■ DATA RECORDS
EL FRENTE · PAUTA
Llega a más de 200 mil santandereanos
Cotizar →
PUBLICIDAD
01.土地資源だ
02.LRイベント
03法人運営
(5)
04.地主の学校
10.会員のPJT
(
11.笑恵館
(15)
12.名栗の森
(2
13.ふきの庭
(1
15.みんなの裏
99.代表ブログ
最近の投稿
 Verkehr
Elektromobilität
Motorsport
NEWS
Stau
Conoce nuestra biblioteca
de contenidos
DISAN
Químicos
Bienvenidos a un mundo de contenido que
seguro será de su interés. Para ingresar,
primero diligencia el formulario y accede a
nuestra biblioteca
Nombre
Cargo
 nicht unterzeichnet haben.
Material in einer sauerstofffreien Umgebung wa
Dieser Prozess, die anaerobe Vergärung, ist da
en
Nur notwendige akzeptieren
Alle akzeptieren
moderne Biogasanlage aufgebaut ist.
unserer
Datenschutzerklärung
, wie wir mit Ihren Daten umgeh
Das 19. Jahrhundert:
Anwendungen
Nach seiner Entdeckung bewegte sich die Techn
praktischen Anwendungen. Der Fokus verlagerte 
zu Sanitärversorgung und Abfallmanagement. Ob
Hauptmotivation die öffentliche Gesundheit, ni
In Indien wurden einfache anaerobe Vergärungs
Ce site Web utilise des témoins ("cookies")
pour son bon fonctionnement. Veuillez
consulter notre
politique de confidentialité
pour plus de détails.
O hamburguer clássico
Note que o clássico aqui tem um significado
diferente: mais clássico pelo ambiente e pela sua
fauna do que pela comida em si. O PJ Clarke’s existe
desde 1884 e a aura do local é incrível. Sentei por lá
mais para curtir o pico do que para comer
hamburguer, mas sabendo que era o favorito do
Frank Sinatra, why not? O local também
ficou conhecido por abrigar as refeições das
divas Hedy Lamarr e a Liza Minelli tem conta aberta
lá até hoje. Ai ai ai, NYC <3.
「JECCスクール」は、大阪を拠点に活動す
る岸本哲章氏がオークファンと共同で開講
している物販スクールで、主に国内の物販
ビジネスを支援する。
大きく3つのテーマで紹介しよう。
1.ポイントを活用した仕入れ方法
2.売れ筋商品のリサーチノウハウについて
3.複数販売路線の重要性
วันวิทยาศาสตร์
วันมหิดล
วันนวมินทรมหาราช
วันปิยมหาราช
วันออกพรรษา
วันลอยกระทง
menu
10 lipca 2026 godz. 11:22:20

■ TASK OBJECTIVE
Repeat the records above from their start through the line containing "Datenschutzerklärung", swapping "Motorsport" for "Rennsport" and leaving everything else unchanged.

■ ANSWER BELOW
EL FRENTE · PAUTA
Llega a más de 200 mil santandereanos
Cotizar →
PUBLICIDAD
01.土地資源だ
02.LRイベント
03法人運営
(5)
04.地主の学校
10.会員のPJT
(
11.笑恵館
(15)
12.名栗の森
(2
13.ふきの庭
(1
15.みんなの裏
99.代表ブログ
最近の投稿
 Verkehr
Elektromobilität
Rennsport
NEWS
Stau
Conoce nuestra biblioteca
de contenidos
DISAN
Químicos
Bienvenidos a un mundo de contenido que
seguro será de su interés. Para ingresar,
primero diligencia el formulario y accede a
nuestra biblioteca
Nombre
Cargo
 nicht unterzeichnet haben.
Material in einer sauerstofffreien Umgebung wa
Dieser Prozess, die anaerobe Vergärung, ist da
en
Nur notwendige akzeptieren
Alle akzeptieren
moderne Biogasanlage aufgebaut ist.
unserer
Datenschutzerklärung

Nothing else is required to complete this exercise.